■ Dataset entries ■
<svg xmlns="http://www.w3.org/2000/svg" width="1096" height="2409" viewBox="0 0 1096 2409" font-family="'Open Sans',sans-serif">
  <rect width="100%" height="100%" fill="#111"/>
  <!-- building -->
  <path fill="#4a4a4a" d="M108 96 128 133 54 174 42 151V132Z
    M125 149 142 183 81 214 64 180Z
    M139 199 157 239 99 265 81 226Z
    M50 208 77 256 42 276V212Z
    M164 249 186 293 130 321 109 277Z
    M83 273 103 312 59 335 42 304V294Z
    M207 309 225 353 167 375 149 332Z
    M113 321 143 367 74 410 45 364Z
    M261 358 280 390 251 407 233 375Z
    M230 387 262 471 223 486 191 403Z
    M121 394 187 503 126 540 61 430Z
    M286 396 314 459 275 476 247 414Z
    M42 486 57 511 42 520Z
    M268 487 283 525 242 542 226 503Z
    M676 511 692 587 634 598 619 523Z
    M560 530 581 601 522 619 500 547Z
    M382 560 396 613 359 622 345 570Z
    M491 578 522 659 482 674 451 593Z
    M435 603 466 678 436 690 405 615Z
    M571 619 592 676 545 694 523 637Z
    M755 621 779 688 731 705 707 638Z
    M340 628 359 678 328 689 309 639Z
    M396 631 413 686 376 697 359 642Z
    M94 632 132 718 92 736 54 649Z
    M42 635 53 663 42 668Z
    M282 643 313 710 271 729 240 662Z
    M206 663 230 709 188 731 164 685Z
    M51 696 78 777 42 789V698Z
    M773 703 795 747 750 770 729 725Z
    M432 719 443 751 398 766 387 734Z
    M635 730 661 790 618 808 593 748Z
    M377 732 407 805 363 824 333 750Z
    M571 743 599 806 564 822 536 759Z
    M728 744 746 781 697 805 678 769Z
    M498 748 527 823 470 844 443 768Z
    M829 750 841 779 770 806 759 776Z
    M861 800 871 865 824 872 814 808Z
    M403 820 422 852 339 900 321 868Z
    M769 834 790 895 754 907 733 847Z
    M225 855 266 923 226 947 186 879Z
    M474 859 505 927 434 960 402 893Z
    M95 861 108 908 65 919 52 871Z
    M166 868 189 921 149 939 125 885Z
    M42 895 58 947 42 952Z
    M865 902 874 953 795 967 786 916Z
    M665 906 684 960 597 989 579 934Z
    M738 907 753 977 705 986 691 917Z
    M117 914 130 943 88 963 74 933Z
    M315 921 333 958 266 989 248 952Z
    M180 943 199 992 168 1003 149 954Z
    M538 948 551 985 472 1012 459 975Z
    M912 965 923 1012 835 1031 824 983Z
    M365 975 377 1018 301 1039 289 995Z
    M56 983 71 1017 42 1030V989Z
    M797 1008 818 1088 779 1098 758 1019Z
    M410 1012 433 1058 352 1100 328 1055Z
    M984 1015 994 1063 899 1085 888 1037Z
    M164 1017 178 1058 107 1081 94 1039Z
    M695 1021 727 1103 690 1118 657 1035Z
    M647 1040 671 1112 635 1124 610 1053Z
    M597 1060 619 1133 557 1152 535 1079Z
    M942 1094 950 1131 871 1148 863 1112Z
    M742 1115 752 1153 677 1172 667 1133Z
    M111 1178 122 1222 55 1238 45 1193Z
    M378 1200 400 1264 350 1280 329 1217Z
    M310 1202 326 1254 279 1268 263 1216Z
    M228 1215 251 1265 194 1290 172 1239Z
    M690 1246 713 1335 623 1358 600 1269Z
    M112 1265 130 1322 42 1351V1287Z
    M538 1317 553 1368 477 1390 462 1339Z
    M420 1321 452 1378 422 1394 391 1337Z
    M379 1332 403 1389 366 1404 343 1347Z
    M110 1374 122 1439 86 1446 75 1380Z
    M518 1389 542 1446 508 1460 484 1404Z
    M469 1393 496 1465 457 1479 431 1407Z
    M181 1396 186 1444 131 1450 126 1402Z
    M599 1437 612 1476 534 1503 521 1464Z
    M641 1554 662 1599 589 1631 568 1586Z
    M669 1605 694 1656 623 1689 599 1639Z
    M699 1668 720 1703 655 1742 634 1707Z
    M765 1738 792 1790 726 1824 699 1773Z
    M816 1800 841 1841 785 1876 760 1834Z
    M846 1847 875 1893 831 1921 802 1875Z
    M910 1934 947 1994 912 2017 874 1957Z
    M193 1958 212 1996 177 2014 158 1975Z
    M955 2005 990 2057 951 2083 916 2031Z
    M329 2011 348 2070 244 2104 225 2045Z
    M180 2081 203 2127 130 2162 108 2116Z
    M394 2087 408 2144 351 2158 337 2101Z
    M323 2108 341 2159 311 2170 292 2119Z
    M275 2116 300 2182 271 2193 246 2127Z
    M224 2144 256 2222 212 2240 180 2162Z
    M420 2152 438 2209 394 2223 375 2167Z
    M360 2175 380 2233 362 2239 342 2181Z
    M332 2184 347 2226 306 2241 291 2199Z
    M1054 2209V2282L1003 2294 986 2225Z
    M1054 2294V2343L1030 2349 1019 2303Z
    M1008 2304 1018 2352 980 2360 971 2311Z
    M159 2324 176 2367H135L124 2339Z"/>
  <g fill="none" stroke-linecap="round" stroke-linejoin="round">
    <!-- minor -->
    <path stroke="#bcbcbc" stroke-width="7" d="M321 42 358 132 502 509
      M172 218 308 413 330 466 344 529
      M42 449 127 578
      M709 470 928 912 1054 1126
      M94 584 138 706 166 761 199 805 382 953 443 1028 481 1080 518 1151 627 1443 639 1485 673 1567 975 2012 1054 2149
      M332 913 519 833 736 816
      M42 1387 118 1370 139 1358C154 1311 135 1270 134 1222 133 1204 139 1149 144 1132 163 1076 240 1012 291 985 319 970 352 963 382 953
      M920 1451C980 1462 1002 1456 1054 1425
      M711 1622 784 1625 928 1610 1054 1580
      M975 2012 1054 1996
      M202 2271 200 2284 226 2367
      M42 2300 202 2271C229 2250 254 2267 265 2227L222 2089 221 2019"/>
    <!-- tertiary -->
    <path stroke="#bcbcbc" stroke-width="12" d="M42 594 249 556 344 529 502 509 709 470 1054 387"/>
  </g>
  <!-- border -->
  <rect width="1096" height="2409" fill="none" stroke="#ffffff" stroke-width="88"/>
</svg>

■ Directions for this task ■
The entries above are to be restated word for word.

■ Exercise result ■
<svg xmlns="http://www.w3.org/2000/svg" width="1096" height="2409" viewBox="0 0 1096 2409" font-family="'Open Sans',sans-serif">
  <rect width="100%" height="100%" fill="#111"/>
  <!-- building -->
  <path fill="#4a4a4a" d="M108 96 128 133 54 174 42 151V132Z
    M125 149 142 183 81 214 64 180Z
    M139 199 157 239 99 265 81 226Z
    M50 208 77 256 42 276V212Z
    M164 249 186 293 130 321 109 277Z
    M83 273 103 312 59 335 42 304V294Z
    M207 309 225 353 167 375 149 332Z
    M113 321 143 367 74 410 45 364Z
    M261 358 280 390 251 407 233 375Z
    M230 387 262 471 223 486 191 403Z
    M121 394 187 503 126 540 61 430Z
    M286 396 314 459 275 476 247 414Z
    M42 486 57 511 42 520Z
    M268 487 283 525 242 542 226 503Z
    M676 511 692 587 634 598 619 523Z
    M560 530 581 601 522 619 500 547Z
    M382 560 396 613 359 622 345 570Z
    M491 578 522 659 482 674 451 593Z
    M435 603 466 678 436 690 405 615Z
    M571 619 592 676 545 694 523 637Z
    M755 621 779 688 731 705 707 638Z
    M340 628 359 678 328 689 309 639Z
    M396 631 413 686 376 697 359 642Z
    M94 632 132 718 92 736 54 649Z
    M42 635 53 663 42 668Z
    M282 643 313 710 271 729 240 662Z
    M206 663 230 709 188 731 164 685Z
    M51 696 78 777 42 789V698Z
    M773 703 795 747 750 770 729 725Z
    M432 719 443 751 398 766 387 734Z
    M635 730 661 790 618 808 593 748Z
    M377 732 407 805 363 824 333 750Z
    M571 743 599 806 564 822 536 759Z
    M728 744 746 781 697 805 678 769Z
    M498 748 527 823 470 844 443 768Z
    M829 750 841 779 770 806 759 776Z
    M861 800 871 865 824 872 814 808Z
    M403 820 422 852 339 900 321 868Z
    M769 834 790 895 754 907 733 847Z
    M225 855 266 923 226 947 186 879Z
    M474 859 505 927 434 960 402 893Z
    M95 861 108 908 65 919 52 871Z
    M166 868 189 921 149 939 125 885Z
    M42 895 58 947 42 952Z
    M865 902 874 953 795 967 786 916Z
    M665 906 684 960 597 989 579 934Z
    M738 907 753 977 705 986 691 917Z
    M117 914 130 943 88 963 74 933Z
    M315 921 333 958 266 989 248 952Z
    M180 943 199 992 168 1003 149 954Z
    M538 948 551 985 472 1012 459 975Z
    M912 965 923 1012 835 1031 824 983Z
    M365 975 377 1018 301 1039 289 995Z
    M56 983 71 1017 42 1030V989Z
    M797 1008 818 1088 779 1098 758 1019Z
    M410 1012 433 1058 352 1100 328 1055Z
    M984 1015 994 1063 899 1085 888 1037Z
    M164 1017 178 1058 107 1081 94 1039Z
    M695 1021 727 1103 690 1118 657 1035Z
    M647 1040 671 1112 635 1124 610 1053Z
    M597 1060 619 1133 557 1152 535 1079Z
    M942 1094 950 1131 871 1148 863 1112Z
    M742 1115 752 1153 677 1172 667 1133Z
    M111 1178 122 1222 55 1238 45 1193Z
    M378 1200 400 1264 350 1280 329 1217Z
    M310 1202 326 1254 279 1268 263 1216Z
    M228 1215 251 1265 194 1290 172 1239Z
    M690 1246 713 1335 623 1358 600 1269Z
    M112 1265 130 1322 42 1351V1287Z
    M538 1317 553 1368 477 1390 462 1339Z
    M420 1321 452 1378 422 1394 391 1337Z
    M379 1332 403 1389 366 1404 343 1347Z
    M110 1374 122 1439 86 1446 75 1380Z
    M518 1389 542 1446 508 1460 484 1404Z
    M469 1393 496 1465 457 1479 431 1407Z
    M181 1396 186 1444 131 1450 126 1402Z
    M599 1437 612 1476 534 1503 521 1464Z
    M641 1554 662 1599 589 1631 568 1586Z
    M669 1605 694 1656 623 1689 599 1639Z
    M699 1668 720 1703 655 1742 634 1707Z
    M765 1738 792 1790 726 1824 699 1773Z
    M816 1800 841 1841 785 1876 760 1834Z
    M846 1847 875 1893 831 1921 802 1875Z
    M910 1934 947 1994 912 2017 874 1957Z
    M193 1958 212 1996 177 2014 158 1975Z
    M955 2005 990 2057 951 2083 916 2031Z
    M329 2011 348 2070 244 2104 225 2045Z
    M180 2081 203 2127 130 2162 108 2116Z
    M394 2087 408 2144 351 2158 337 2101Z
    M323 2108 341 2159 311 2170 292 2119Z
    M275 2116 300 2182 271 2193 246 2127Z
    M224 2144 256 2222 212 2240 180 2162Z
    M420 2152 438 2209 394 2223 375 2167Z
    M360 2175 380 2233 362 2239 342 2181Z
    M332 2184 347 2226 306 2241 291 2199Z
    M1054 2209V2282L1003 2294 986 2225Z
    M1054 2294V2343L1030 2349 1019 2303Z
    M1008 2304 1018 2352 980 2360 971 2311Z
    M159 2324 176 2367H135L124 2339Z"/>
  <g fill="none" stroke-linecap="round" stroke-linejoin="round">
    <!-- minor -->
    <path stroke="#bcbcbc" stroke-width="7" d="M321 42 358 132 502 509
      M172 218 308 413 330 466 344 529
      M42 449 127 578
      M709 470 928 912 1054 1126
      M94 584 138 706 166 761 199 805 382 953 443 1028 481 1080 518 1151 627 1443 639 1485 673 1567 975 2012 1054 2149
      M332 913 519 833 736 816
      M42 1387 118 1370 139 1358C154 1311 135 1270 134 1222 133 1204 139 1149 144 1132 163 1076 240 1012 291 985 319 970 352 963 382 953
      M920 1451C980 1462 1002 1456 1054 1425
      M711 1622 784 1625 928 1610 1054 1580
      M975 2012 1054 1996
      M202 2271 200 2284 226 2367
      M42 2300 202 2271C229 2250 254 2267 265 2227L222 2089 221 2019"/>
    <!-- tertiary -->
    <path stroke="#bcbcbc" stroke-width="12" d="M42 594 249 556 344 529 502 509 709 470 1054 387"/>
  </g>
  <!-- border -->
  <rect width="1096" height="2409" fill="none" stroke="#ffffff" stroke-width="88"/>
</svg>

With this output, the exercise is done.